Perturbera un équilibre, mais aussi le relancera, en arrachant Hélène, dans le regard de Mathieu, à son statut, devenu aussi exclusif que paniquant, de malade, et en lui restituant son être de femme encore suffisamment vivante pour disposer librement de ses choix. Cette authentique renaissance enfantera elle-même de scènes superbement captées, en plein confinement, par la caméra d’Yves Cape, qu’il s’agisse des paysages grandioses de Norvège ou des vallonnements des corps ayant enfin retrouvé une vibration commune. Et la partition, magnifiquement sobre et dense, de Jon Balke, pour un instrument à cordes frottées qui semble issu de la nuit des temps, n’est pas pour rien dans cette impression d’une incroyable richesse jaillissant d’un cheminement vers l’épure.
Emily Atef impressionne par son audace et son aptitude à approcher des sujets rarement explorés, et qui ne peuvent parfois paraître ingrats qu’avant qu’elle les ait touchés.

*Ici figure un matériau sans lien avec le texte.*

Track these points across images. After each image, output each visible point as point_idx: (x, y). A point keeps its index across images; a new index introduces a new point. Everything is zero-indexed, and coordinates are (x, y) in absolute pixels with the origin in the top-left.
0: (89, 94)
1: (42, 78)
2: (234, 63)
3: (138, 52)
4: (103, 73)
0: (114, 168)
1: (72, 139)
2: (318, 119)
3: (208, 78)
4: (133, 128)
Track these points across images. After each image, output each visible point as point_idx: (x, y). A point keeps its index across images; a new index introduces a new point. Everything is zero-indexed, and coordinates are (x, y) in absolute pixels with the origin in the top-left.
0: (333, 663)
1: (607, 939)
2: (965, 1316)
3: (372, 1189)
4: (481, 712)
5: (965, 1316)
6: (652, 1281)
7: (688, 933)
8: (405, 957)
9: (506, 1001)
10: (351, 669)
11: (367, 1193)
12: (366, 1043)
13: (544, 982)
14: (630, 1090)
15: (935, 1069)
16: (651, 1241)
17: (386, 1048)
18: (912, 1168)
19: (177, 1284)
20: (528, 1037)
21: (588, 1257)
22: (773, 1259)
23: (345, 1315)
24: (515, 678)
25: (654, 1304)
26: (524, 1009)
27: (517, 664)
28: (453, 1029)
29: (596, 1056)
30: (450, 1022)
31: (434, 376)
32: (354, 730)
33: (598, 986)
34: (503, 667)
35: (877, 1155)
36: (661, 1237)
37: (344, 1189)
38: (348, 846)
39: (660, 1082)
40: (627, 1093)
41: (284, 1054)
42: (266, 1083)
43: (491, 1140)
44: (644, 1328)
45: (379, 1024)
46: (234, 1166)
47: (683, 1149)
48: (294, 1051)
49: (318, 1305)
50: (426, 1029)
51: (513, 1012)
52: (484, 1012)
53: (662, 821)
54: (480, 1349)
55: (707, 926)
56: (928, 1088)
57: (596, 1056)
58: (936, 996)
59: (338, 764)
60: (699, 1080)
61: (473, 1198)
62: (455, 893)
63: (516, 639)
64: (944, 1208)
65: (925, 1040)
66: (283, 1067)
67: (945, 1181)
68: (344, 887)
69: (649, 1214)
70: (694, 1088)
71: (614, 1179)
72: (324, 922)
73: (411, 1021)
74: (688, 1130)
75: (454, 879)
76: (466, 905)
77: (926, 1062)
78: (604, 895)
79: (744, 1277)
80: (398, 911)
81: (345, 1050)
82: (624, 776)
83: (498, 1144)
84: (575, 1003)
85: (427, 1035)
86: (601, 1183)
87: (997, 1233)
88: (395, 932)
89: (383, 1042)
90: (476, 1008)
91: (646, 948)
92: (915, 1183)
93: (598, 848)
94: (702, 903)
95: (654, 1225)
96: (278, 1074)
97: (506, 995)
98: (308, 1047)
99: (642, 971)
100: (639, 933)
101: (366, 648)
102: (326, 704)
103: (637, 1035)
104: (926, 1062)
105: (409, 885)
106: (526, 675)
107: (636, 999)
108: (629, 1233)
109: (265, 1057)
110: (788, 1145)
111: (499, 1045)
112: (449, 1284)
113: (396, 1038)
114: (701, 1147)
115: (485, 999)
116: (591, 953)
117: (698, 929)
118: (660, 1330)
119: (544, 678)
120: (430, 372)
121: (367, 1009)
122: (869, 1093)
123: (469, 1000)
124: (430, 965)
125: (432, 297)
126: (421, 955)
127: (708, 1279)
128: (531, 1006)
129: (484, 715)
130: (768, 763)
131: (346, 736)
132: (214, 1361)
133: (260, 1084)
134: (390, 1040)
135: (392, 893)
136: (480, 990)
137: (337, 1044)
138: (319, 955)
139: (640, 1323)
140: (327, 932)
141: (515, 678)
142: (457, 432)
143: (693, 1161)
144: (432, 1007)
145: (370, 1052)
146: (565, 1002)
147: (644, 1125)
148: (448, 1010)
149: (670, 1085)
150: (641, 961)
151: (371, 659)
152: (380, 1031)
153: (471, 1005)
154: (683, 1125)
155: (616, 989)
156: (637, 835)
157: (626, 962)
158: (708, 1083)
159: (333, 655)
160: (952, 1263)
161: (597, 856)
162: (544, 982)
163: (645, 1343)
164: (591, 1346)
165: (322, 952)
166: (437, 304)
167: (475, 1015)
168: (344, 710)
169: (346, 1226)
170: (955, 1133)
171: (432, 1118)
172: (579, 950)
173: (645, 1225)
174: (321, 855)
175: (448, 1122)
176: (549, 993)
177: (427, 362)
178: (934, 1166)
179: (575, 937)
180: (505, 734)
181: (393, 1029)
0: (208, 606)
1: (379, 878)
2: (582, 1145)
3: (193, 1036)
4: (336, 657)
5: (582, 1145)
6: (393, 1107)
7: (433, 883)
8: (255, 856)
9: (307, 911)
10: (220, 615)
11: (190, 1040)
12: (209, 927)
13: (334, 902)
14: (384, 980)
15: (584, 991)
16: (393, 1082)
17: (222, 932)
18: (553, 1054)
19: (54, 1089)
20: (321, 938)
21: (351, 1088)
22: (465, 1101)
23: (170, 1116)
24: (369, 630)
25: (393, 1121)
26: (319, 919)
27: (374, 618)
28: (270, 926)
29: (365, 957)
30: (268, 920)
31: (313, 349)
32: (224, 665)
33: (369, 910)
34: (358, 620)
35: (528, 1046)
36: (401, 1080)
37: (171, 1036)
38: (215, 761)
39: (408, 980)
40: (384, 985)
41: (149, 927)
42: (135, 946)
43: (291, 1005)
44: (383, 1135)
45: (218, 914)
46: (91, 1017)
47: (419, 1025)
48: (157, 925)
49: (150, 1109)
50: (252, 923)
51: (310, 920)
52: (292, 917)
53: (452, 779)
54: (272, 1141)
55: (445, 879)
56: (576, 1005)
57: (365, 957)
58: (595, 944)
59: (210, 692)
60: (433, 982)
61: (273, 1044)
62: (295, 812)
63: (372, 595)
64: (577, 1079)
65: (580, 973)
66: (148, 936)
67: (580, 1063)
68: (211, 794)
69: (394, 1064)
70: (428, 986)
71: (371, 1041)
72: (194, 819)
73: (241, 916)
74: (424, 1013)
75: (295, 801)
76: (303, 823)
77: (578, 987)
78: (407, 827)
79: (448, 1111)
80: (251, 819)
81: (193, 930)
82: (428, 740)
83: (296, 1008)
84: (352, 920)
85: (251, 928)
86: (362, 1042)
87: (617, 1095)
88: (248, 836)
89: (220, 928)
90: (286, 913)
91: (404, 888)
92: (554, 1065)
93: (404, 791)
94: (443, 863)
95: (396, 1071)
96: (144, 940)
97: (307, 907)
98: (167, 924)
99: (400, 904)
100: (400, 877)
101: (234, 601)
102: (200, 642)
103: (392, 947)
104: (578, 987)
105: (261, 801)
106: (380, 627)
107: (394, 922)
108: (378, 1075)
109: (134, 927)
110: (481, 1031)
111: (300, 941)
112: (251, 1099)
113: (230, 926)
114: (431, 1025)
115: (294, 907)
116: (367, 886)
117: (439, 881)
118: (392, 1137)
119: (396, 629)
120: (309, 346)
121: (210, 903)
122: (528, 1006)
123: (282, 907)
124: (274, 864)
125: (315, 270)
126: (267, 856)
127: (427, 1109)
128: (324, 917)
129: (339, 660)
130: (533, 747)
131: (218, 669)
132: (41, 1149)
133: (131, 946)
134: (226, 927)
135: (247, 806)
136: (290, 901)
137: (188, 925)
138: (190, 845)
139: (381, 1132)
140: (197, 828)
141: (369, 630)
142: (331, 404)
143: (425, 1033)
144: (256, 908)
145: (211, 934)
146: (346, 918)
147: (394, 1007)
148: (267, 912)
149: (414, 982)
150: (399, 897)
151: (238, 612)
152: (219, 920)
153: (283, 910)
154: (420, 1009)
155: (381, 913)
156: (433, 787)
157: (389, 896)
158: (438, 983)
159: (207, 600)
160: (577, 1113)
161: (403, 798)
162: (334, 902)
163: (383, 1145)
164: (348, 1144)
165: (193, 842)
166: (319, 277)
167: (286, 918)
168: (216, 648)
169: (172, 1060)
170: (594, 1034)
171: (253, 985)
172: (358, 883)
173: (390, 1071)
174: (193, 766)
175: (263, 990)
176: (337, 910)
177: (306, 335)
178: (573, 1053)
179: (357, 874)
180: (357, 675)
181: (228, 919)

Que l’on songe à « L’Etranger en moi » (2010), portant sur le rejet, par une mère, de son enfant ; à l’étrange « Tue-moi » (2012), sur la rencontre entre une adolescente suicidaire et un tueur en fuite ; ou encore au superbe et nostalgique « Trois jours à Quiberon » (2018), qui escortait Romy Schneider en Bretagne à l’occasion de l’un de ses grands séismes psychiques. Dans ce dernier opus, c’est la mort qui tient le rôle de « L’Etrang[ère] en moi » et les effets de cette occupation sont investigués jusque dans le désir, en apparence seulement paradoxal, de vivre sa mort, autrement dit de vivre sa vie jusque dans ses extrêmités les plus extrêmes, d’aller jusqu’à la pointe la plus tendue de cette « Finis Vitae » si bien figurée par les pays du Nord et leur soleil de minuit, à l’orée de la nuit la plus noire.
A l’issue de la projection, remonte en planche, des prodondeurs de ce très beau film que la mort de Gaspard Ulliel achève de rendre bouleversant, le sentiment du mystère attaché à la mort de l’autre, de l’imprévisibilité de ses actes et de ses réactions, même pour les très proches. Mais ce qui surnage surtout à la surface de ces eaux fascinantes, ce qui devrait rester, est la reconnaissance, absolue et inconditionnelle, de l’inaliénable liberté d’autrui, quelque difficile qu’elle soit à admettre. Comme un ultime geste d’amour et de respect.